Blanche stopped straightening her dress. ‘Where?’
Edith shrugged. ‘Don’t know for sure… but… oh, yes. I was sent to collect it from a shop near John Street. I was given a letter to go with it and was then told to take it to one of the ships going to the Sugar Islands.’
‘A letter?’
‘Yes.’
Suddenly Blanche felt as though she were melting. ‘Who was the letter from?’
‘The master writing to his brother, I expect. Mr Otis runs the plantation. Did you know him?’
For a moment it was difficult to answer. ‘Everyone on the island knows him. He’s a very important man.’
Edith nodded as though she did and didn’t understand.
‘It’s very precious,’ she said, took it from Edith and placed it back in the chest beneath the jewellery box, her hand shaking slightly.

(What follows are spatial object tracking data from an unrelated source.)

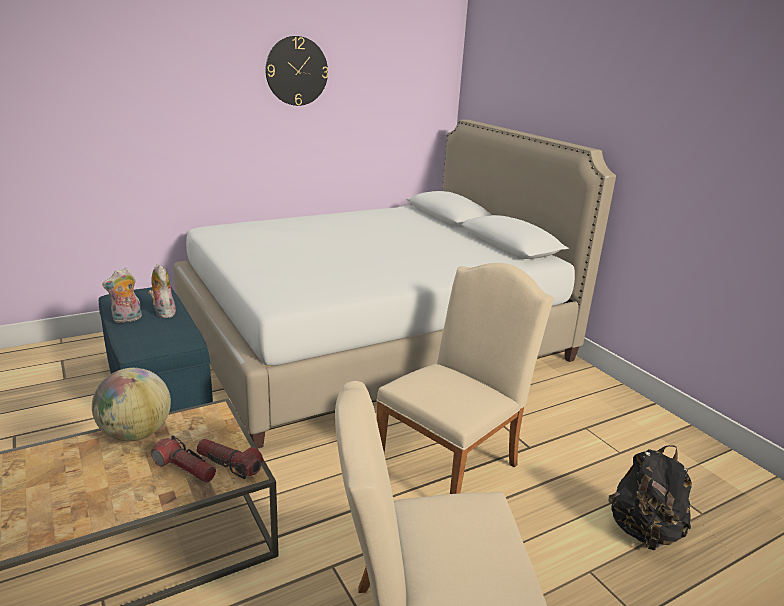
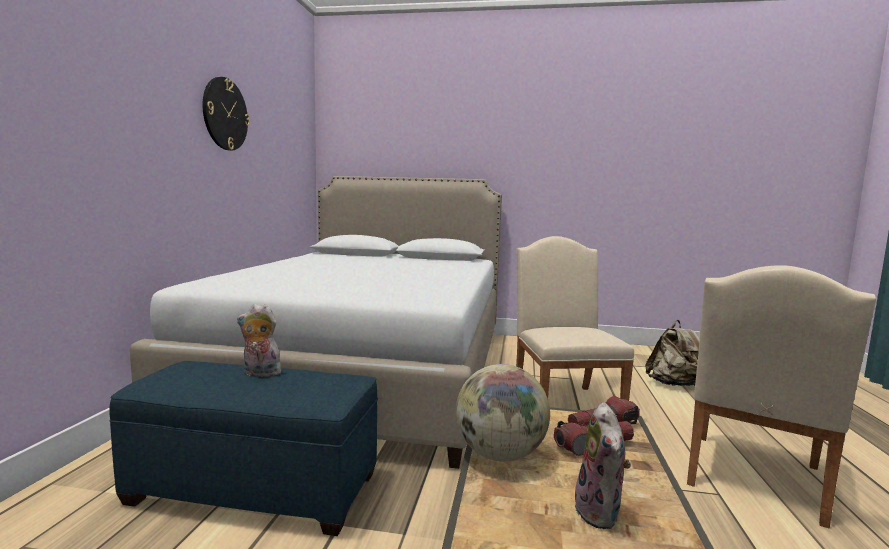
camera: 50 degrees left, 15 degrees down
plush toy [102,268,142,323] -> plush toy moved to [574,402,631,529]
black backpack [608,445,692,550] -> beige backpack [645,320,700,386]

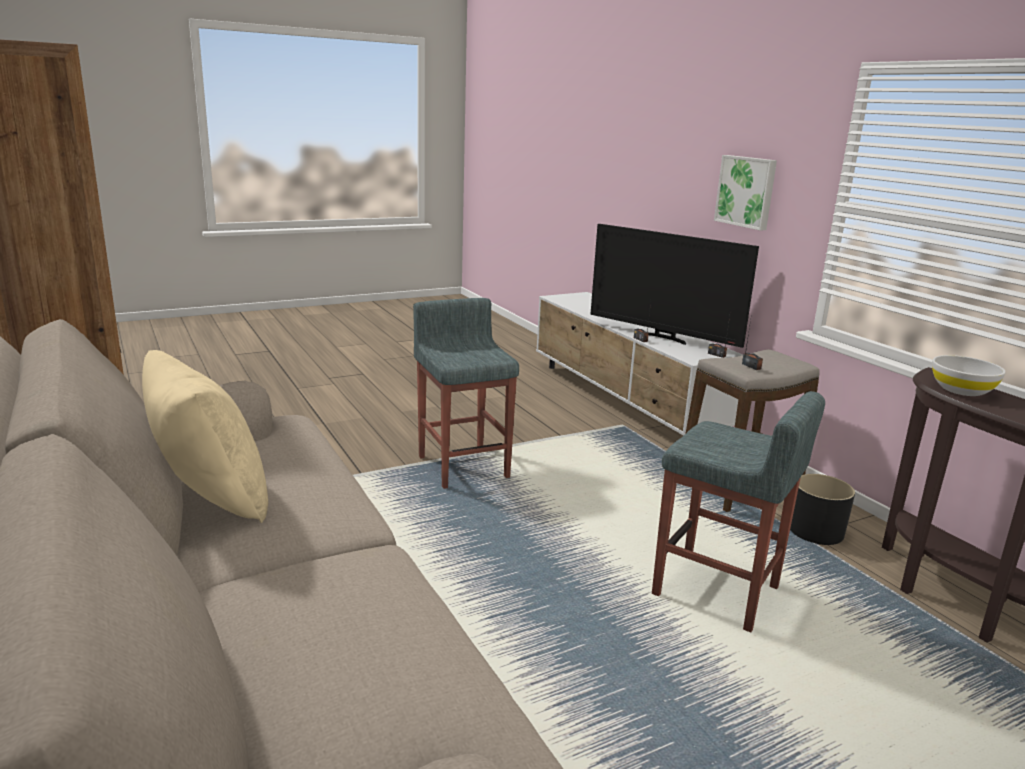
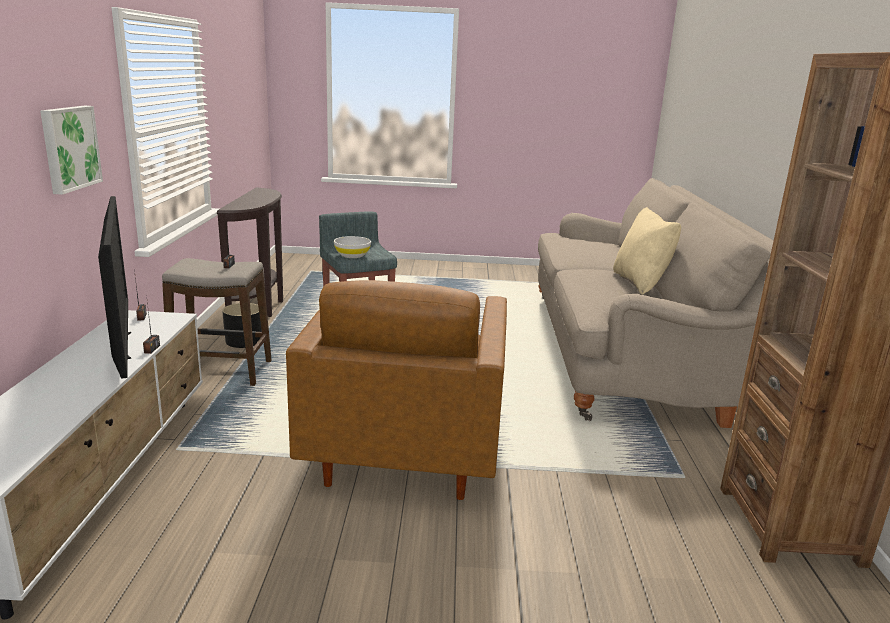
camera: 150 degrees left, 0 degrees up
grey stool [413,298,519,489] -> brown armchair [286,280,507,500]
white bowl [932,355,1006,396] -> white bowl moved to [334,236,371,258]

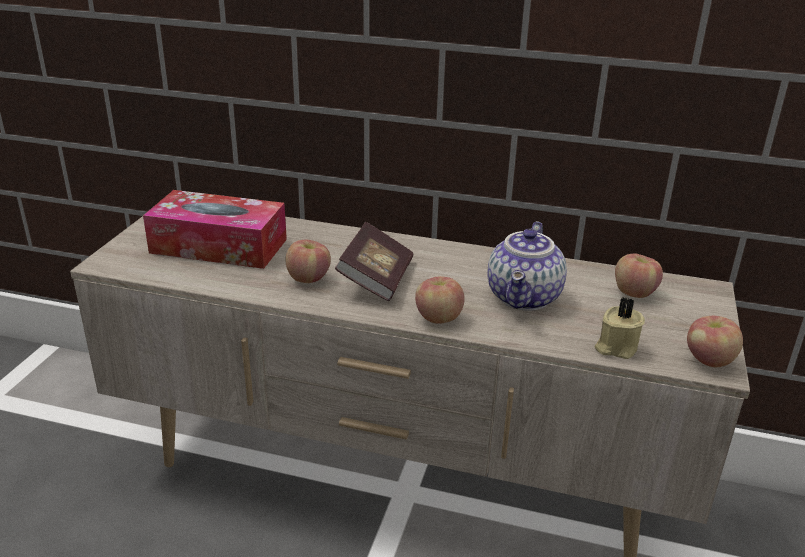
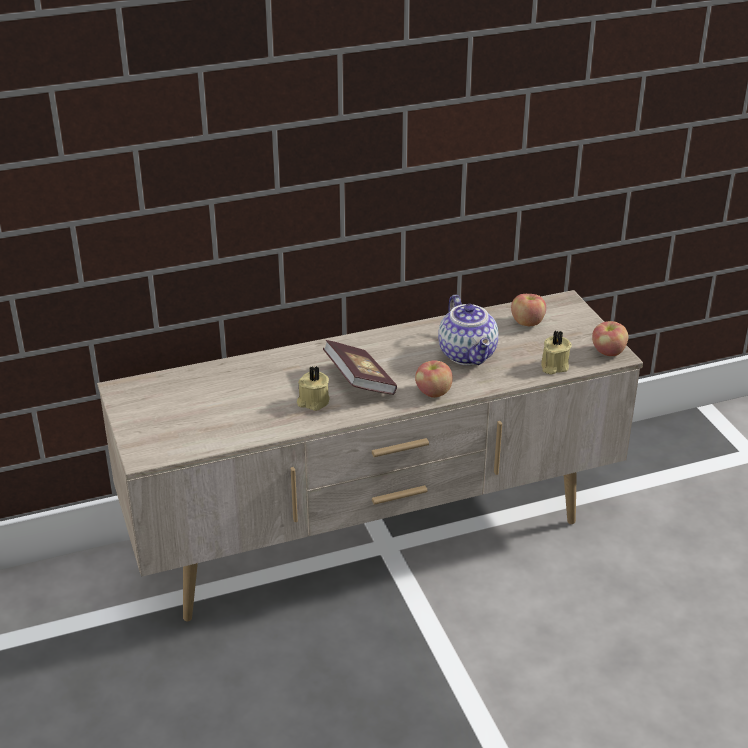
camera: 35 degrees left, 5 degrees up
tissue box [143,190,287,269] -> none
apple [285,240,331,283] -> beige candle [297,366,330,411]

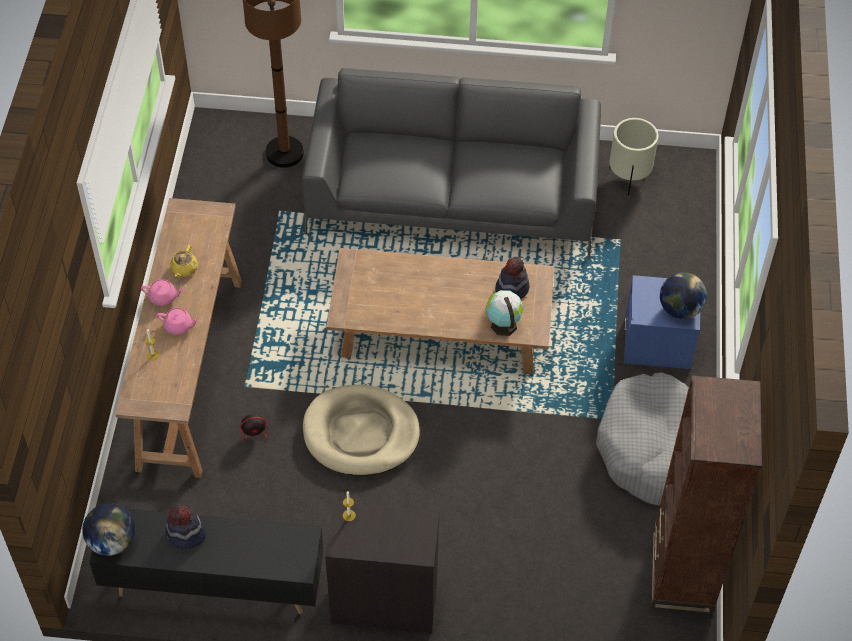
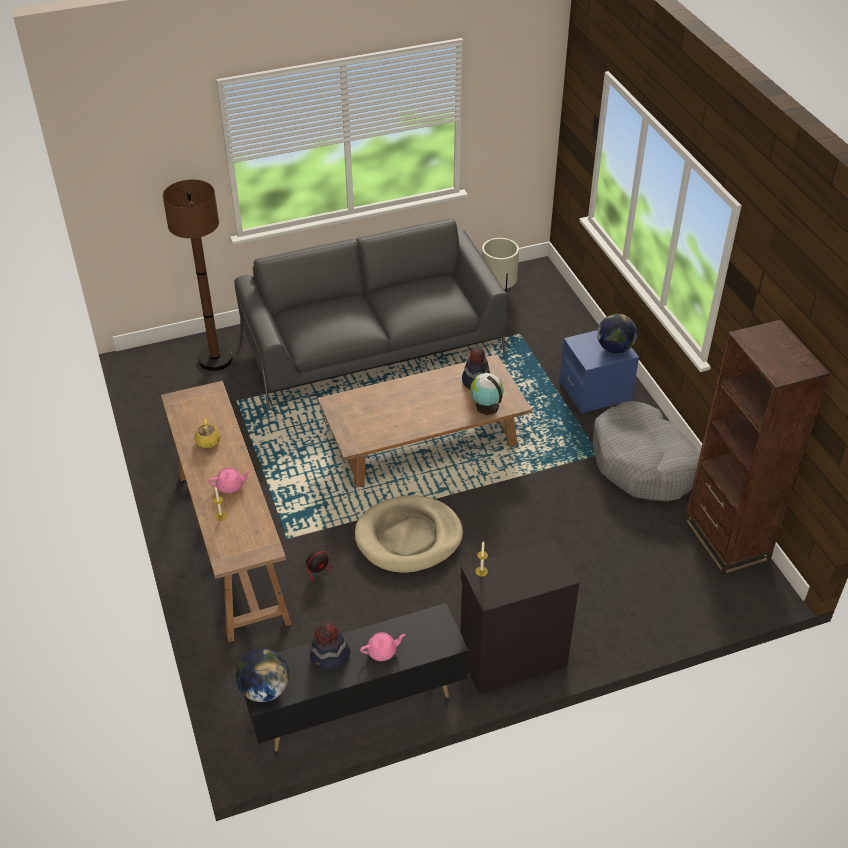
camera: 25 degrees left, 10 degrees down
pink teapot [141,279,184,306] -> pink teapot moved to [360,632,406,661]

Edith watched with interest as Blanche chose a pale blue linen dress to wear. Heavier than muslin, she’d always thought it ugly, but it might keep her warm. ‘Well,’ she said as she shrugged her arms into her sleeves and turned her back towards Edith, ‘are you going to help me?’
Edith blinked herself into sudden alertness. ‘Sorry. I was just thinkin’ I ain’t ever seen anyone as dark-skinned as you – only they blokes that comes over from America looking for work and begging on the streets. Runaway slaves, they is, oh and some of the seamen.’ She giggled before returning to her constant stream of words. ‘But then not naked! I ain’t seen any of them naked, or even almost naked, no matter what colour their skins. My, my! Just look! You’re covered in goose pimples. You must be freezing. Why ain’t you lit the fire? Ain’t you got no tinder box?’